JOB >>
Set down exactly the lines below, starting at the one that contains "town and village enterprises of rural China)" and ending at the one that contains "some other resource-seeking", with both of those lines included and nothing else.

DATASET EXCERPTS >>
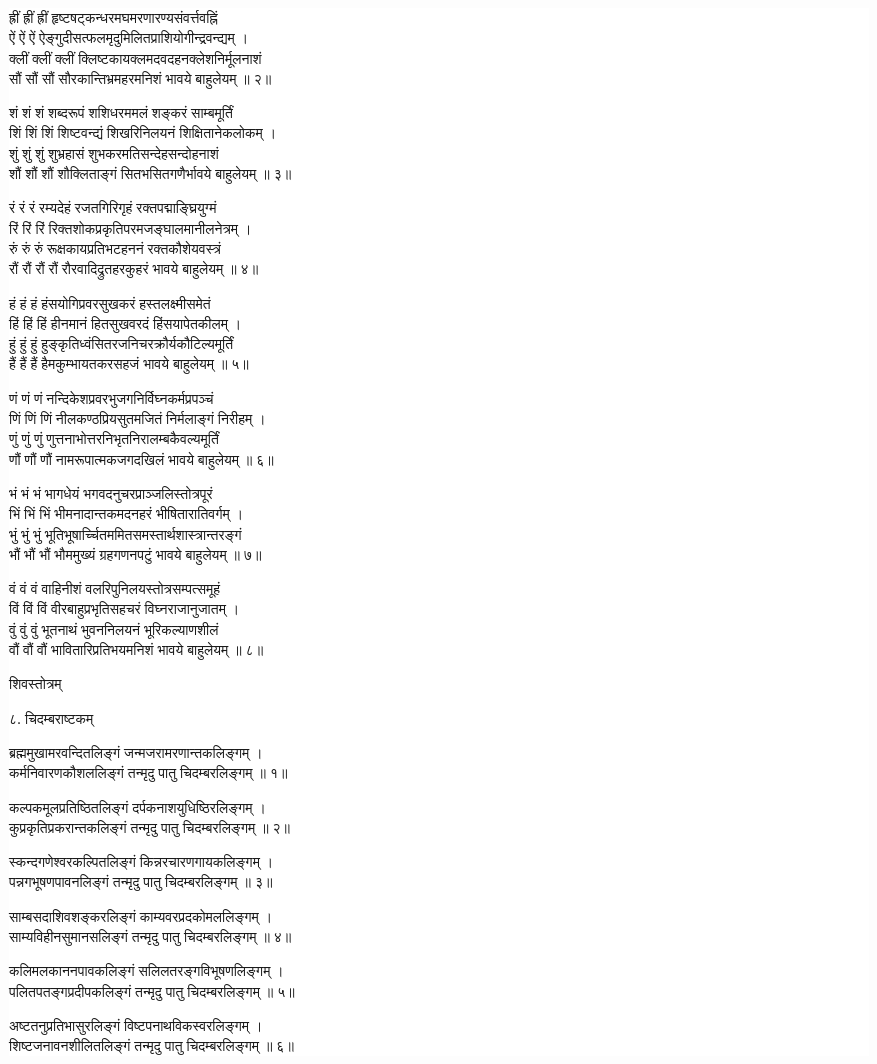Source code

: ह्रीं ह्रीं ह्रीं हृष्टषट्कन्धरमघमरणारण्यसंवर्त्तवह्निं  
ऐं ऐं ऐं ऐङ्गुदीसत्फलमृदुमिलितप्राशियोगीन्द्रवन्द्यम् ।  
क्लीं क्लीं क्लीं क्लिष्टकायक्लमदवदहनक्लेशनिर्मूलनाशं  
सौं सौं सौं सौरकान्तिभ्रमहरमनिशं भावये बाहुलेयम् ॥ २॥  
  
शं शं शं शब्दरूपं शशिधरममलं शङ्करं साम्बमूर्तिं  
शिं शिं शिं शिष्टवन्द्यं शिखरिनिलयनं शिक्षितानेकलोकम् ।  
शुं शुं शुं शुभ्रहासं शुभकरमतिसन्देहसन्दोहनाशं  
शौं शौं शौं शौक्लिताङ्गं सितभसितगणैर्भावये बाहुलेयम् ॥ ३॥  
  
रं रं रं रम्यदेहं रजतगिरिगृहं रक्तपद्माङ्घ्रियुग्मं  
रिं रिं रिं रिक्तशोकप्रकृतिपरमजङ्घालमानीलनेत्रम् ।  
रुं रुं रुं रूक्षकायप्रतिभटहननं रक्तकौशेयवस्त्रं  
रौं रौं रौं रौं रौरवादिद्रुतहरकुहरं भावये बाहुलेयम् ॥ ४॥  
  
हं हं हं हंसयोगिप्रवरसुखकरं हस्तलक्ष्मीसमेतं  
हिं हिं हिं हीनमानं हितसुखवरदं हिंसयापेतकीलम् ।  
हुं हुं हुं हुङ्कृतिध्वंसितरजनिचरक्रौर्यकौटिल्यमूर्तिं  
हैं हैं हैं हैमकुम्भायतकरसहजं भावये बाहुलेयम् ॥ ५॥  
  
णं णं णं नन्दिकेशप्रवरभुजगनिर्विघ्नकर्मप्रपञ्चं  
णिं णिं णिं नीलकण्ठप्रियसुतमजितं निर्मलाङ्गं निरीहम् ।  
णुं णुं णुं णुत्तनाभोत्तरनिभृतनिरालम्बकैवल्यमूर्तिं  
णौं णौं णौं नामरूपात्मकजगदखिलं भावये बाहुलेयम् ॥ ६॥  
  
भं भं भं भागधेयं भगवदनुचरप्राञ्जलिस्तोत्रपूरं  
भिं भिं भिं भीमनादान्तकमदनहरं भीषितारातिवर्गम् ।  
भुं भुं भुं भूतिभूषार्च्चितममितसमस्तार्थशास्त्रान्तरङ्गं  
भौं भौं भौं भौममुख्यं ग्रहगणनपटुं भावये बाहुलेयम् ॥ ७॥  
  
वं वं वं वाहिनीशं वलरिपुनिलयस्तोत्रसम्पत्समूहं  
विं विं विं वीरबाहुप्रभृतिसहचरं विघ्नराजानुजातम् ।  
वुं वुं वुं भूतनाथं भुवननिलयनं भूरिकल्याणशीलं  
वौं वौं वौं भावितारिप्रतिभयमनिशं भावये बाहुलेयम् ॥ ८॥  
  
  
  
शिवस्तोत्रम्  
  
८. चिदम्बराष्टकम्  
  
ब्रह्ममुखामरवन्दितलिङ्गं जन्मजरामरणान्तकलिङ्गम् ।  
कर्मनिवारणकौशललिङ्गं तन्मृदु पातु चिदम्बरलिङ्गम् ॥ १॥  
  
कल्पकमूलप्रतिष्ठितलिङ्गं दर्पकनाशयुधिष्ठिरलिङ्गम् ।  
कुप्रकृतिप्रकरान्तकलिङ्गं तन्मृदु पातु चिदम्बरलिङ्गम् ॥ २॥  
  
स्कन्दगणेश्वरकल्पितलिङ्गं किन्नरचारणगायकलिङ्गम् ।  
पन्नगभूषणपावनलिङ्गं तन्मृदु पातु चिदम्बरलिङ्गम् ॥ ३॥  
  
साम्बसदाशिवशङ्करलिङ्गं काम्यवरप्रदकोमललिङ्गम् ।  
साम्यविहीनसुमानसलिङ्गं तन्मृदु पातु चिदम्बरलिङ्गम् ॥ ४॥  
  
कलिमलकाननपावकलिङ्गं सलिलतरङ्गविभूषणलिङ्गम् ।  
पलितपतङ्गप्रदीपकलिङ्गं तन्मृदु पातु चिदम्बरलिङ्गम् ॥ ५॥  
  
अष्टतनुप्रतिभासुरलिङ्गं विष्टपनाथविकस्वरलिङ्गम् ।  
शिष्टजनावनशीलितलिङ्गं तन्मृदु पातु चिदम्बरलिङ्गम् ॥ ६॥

---

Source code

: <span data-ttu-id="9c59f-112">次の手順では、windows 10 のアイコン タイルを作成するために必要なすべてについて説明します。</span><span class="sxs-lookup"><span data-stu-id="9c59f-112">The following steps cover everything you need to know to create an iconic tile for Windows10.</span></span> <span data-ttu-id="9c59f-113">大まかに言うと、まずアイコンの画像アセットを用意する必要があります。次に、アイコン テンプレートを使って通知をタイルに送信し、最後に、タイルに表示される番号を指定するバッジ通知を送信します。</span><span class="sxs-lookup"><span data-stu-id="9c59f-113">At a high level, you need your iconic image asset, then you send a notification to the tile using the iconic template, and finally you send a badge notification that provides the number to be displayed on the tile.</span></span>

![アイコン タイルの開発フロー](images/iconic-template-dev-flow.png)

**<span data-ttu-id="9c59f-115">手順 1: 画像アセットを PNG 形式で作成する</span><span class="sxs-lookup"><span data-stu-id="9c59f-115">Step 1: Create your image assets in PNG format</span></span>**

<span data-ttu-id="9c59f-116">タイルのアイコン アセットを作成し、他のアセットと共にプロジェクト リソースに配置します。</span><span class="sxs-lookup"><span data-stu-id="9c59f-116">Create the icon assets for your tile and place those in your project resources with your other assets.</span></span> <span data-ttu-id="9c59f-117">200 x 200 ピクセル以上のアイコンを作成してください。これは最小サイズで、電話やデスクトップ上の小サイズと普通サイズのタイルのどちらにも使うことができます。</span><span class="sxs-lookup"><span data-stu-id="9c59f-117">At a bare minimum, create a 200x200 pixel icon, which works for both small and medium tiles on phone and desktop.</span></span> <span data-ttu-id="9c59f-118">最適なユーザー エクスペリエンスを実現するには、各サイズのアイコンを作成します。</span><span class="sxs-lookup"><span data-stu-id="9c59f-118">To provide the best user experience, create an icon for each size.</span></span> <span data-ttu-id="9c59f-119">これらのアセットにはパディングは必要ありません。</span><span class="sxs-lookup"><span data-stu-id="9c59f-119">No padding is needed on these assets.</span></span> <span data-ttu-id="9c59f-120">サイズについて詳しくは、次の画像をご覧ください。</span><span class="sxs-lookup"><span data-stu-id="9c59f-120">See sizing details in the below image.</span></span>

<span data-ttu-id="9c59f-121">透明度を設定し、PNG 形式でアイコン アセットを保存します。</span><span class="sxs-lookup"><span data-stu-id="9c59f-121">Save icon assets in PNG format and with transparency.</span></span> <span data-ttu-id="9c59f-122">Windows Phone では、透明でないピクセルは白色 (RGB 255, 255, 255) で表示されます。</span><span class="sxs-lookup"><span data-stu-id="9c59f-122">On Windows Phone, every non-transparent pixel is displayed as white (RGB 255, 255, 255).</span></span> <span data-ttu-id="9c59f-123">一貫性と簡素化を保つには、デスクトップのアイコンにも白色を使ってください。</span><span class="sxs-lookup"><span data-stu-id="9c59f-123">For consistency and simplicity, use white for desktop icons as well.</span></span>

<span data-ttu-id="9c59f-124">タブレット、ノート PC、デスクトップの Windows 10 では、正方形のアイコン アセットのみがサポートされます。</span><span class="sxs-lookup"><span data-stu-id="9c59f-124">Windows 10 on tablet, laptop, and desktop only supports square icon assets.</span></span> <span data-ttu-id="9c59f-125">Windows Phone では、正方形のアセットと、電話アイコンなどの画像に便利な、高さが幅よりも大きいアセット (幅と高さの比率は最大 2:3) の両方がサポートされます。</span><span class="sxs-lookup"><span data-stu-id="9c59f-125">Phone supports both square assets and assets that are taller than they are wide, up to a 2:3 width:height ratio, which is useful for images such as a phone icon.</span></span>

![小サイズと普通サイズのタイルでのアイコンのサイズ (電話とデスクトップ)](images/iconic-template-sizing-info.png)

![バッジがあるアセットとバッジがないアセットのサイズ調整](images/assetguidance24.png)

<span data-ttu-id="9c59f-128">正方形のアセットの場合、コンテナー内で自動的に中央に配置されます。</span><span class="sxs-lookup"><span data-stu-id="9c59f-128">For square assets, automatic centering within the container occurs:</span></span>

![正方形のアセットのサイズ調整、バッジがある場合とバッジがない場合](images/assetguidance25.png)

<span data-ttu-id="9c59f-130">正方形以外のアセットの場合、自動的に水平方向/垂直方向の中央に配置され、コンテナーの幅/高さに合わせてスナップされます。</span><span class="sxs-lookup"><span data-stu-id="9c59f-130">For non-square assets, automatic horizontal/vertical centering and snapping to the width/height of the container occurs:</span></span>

--

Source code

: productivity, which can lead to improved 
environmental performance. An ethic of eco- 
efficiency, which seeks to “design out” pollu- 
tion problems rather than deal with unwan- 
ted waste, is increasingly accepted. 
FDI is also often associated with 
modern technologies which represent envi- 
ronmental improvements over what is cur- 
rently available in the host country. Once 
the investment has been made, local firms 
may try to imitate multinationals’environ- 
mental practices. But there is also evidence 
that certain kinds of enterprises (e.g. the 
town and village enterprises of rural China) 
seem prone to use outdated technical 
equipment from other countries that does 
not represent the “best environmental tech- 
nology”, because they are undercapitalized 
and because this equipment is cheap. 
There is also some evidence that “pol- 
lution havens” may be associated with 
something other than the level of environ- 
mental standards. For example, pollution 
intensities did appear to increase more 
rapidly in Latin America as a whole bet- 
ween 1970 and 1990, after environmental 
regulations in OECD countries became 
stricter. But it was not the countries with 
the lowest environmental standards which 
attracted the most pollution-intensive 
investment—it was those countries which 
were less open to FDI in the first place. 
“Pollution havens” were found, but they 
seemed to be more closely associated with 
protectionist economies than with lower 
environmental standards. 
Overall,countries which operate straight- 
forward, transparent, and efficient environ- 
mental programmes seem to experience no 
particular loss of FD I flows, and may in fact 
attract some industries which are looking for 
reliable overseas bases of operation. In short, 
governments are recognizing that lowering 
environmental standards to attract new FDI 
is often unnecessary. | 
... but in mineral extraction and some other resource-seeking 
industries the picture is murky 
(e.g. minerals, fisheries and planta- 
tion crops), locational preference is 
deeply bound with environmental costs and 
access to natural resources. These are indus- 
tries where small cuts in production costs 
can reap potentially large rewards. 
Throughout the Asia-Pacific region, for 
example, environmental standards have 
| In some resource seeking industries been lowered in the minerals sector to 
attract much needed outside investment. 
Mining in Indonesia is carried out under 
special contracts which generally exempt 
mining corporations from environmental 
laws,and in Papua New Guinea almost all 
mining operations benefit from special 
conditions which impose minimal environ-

TASK RESPONSE >>
town and village enterprises of rural China) 
seem prone to use outdated technical 
equipment from other countries that does 
not represent the “best environmental tech- 
nology”, because they are undercapitalized 
and because this equipment is cheap. 
There is also some evidence that “pol- 
lution havens” may be associated with 
something other than the level of environ- 
mental standards. For example, pollution 
intensities did appear to increase more 
rapidly in Latin America as a whole bet- 
ween 1970 and 1990, after environmental 
regulations in OECD countries became 
stricter. But it was not the countries with 
the lowest environmental standards which 
attracted the most pollution-intensive 
investment—it was those countries which 
were less open to FDI in the first place. 
“Pollution havens” were found, but they 
seemed to be more closely associated with 
protectionist economies than with lower 
environmental standards. 
Overall,countries which operate straight- 
forward, transparent, and efficient environ- 
mental programmes seem to experience no 
particular loss of FD I flows, and may in fact 
attract some industries which are looking for 
reliable overseas bases of operation. In short, 
governments are recognizing that lowering 
environmental standards to attract new FDI 
is often unnecessary. | 
... but in mineral extraction and some other resource-seeking 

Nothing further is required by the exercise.